| EXTRACTED RECORDS |
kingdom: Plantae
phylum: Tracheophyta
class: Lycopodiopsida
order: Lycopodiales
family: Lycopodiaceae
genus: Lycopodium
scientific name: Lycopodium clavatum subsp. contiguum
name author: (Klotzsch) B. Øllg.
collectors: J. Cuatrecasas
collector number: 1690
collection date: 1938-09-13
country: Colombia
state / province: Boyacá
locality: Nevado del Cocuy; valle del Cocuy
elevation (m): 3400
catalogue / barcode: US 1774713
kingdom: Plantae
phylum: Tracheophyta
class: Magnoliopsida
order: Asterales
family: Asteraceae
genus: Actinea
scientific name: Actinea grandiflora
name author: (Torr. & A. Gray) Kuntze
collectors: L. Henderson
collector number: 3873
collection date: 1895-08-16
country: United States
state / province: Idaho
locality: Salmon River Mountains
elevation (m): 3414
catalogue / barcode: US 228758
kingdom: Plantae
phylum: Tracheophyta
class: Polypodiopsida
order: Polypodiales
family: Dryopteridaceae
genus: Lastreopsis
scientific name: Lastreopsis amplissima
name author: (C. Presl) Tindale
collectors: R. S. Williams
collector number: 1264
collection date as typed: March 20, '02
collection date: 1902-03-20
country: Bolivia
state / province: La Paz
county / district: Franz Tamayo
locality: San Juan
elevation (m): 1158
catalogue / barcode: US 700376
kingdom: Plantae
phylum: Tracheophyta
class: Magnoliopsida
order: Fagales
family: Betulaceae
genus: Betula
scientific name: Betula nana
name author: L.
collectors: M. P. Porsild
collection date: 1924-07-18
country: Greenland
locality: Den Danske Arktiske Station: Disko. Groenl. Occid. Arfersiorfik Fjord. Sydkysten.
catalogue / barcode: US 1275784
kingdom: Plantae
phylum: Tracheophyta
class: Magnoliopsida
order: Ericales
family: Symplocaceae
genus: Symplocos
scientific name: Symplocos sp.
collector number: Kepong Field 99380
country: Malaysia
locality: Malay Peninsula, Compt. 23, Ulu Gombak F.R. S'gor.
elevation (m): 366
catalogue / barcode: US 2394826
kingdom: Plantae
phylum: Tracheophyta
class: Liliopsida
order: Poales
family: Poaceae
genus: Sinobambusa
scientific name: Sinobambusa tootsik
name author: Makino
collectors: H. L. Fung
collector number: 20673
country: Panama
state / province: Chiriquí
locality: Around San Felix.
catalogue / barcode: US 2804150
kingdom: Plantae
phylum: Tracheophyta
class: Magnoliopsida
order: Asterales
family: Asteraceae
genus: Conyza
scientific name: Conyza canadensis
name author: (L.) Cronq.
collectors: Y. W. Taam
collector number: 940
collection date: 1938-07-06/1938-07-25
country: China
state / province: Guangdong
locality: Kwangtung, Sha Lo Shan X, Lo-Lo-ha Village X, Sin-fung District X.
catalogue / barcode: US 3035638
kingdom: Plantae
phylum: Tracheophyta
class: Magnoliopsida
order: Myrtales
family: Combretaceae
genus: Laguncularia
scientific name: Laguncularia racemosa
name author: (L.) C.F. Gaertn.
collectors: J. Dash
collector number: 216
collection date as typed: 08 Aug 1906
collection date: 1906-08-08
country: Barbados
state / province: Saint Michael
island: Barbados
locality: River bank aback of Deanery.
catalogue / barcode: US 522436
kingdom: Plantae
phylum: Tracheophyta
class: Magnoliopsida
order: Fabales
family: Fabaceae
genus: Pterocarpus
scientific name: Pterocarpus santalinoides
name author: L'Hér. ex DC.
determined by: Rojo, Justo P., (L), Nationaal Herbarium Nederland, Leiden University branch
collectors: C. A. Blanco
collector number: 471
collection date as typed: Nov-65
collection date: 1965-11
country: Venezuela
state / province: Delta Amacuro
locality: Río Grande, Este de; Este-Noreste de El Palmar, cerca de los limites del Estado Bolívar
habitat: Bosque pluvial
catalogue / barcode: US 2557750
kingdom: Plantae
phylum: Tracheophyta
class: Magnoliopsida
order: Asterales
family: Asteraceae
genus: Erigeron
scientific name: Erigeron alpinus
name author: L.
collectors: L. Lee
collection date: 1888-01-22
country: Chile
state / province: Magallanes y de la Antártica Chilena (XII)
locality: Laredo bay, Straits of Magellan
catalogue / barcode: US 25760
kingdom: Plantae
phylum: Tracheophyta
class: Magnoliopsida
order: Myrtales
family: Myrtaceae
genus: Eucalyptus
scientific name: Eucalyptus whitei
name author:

| INSTRUCTIONS TO FOLLOW |
Rewrite the whole listing, substituting "site" for every occurrence of "locality" and leaving everything else unchanged.

| SOLUTION TO THIS PROBLEM |
kingdom: Plantae
phylum: Tracheophyta
class: Lycopodiopsida
order: Lycopodiales
family: Lycopodiaceae
genus: Lycopodium
scientific name: Lycopodium clavatum subsp. contiguum
name author: (Klotzsch) B. Øllg.
collectors: J. Cuatrecasas
collector number: 1690
collection date: 1938-09-13
country: Colombia
state / province: Boyacá
site: Nevado del Cocuy; valle del Cocuy
elevation (m): 3400
catalogue / barcode: US 1774713
kingdom: Plantae
phylum: Tracheophyta
class: Magnoliopsida
order: Asterales
family: Asteraceae
genus: Actinea
scientific name: Actinea grandiflora
name author: (Torr. & A. Gray) Kuntze
collectors: L. Henderson
collector number: 3873
collection date: 1895-08-16
country: United States
state / province: Idaho
site: Salmon River Mountains
elevation (m): 3414
catalogue / barcode: US 228758
kingdom: Plantae
phylum: Tracheophyta
class: Polypodiopsida
order: Polypodiales
family: Dryopteridaceae
genus: Lastreopsis
scientific name: Lastreopsis amplissima
name author: (C. Presl) Tindale
collectors: R. S. Williams
collector number: 1264
collection date as typed: March 20, '02
collection date: 1902-03-20
country: Bolivia
state / province: La Paz
county / district: Franz Tamayo
site: San Juan
elevation (m): 1158
catalogue / barcode: US 700376
kingdom: Plantae
phylum: Tracheophyta
class: Magnoliopsida
order: Fagales
family: Betulaceae
genus: Betula
scientific name: Betula nana
name author: L.
collectors: M. P. Porsild
collection date: 1924-07-18
country: Greenland
site: Den Danske Arktiske Station: Disko. Groenl. Occid. Arfersiorfik Fjord. Sydkysten.
catalogue / barcode: US 1275784
kingdom: Plantae
phylum: Tracheophyta
class: Magnoliopsida
order: Ericales
family: Symplocaceae
genus: Symplocos
scientific name: Symplocos sp.
collector number: Kepong Field 99380
country: Malaysia
site: Malay Peninsula, Compt. 23, Ulu Gombak F.R. S'gor.
elevation (m): 366
catalogue / barcode: US 2394826
kingdom: Plantae
phylum: Tracheophyta
class: Liliopsida
order: Poales
family: Poaceae
genus: Sinobambusa
scientific name: Sinobambusa tootsik
name author: Makino
collectors: H. L. Fung
collector number: 20673
country: Panama
state / province: Chiriquí
site: Around San Felix.
catalogue / barcode: US 2804150
kingdom: Plantae
phylum: Tracheophyta
class: Magnoliopsida
order: Asterales
family: Asteraceae
genus: Conyza
scientific name: Conyza canadensis
name author: (L.) Cronq.
collectors: Y. W. Taam
collector number: 940
collection date: 1938-07-06/1938-07-25
country: China
state / province: Guangdong
site: Kwangtung, Sha Lo Shan X, Lo-Lo-ha Village X, Sin-fung District X.
catalogue / barcode: US 3035638
kingdom: Plantae
phylum: Tracheophyta
class: Magnoliopsida
order: Myrtales
family: Combretaceae
genus: Laguncularia
scientific name: Laguncularia racemosa
name author: (L.) C.F. Gaertn.
collectors: J. Dash
collector number: 216
collection date as typed: 08 Aug 1906
collection date: 1906-08-08
country: Barbados
state / province: Saint Michael
island: Barbados
site: River bank aback of Deanery.
catalogue / barcode: US 522436
kingdom: Plantae
phylum: Tracheophyta
class: Magnoliopsida
order: Fabales
family: Fabaceae
genus: Pterocarpus
scientific name: Pterocarpus santalinoides
name author: L'Hér. ex DC.
determined by: Rojo, Justo P., (L), Nationaal Herbarium Nederland, Leiden University branch
collectors: C. A. Blanco
collector number: 471
collection date as typed: Nov-65
collection date: 1965-11
country: Venezuela
state / province: Delta Amacuro
site: Río Grande, Este de; Este-Noreste de El Palmar, cerca de los limites del Estado Bolívar
habitat: Bosque pluvial
catalogue / barcode: US 2557750
kingdom: Plantae
phylum: Tracheophyta
class: Magnoliopsida
order: Asterales
family: Asteraceae
genus: Erigeron
scientific name: Erigeron alpinus
name author: L.
collectors: L. Lee
collection date: 1888-01-22
country: Chile
state / province: Magallanes y de la Antártica Chilena (XII)
site: Laredo bay, Straits of Magellan
catalogue / barcode: US 25760
kingdom: Plantae
phylum: Tracheophyta
class: Magnoliopsida
order: Myrtales
family: Myrtaceae
genus: Eucalyptus
scientific name: Eucalyptus whitei
name author:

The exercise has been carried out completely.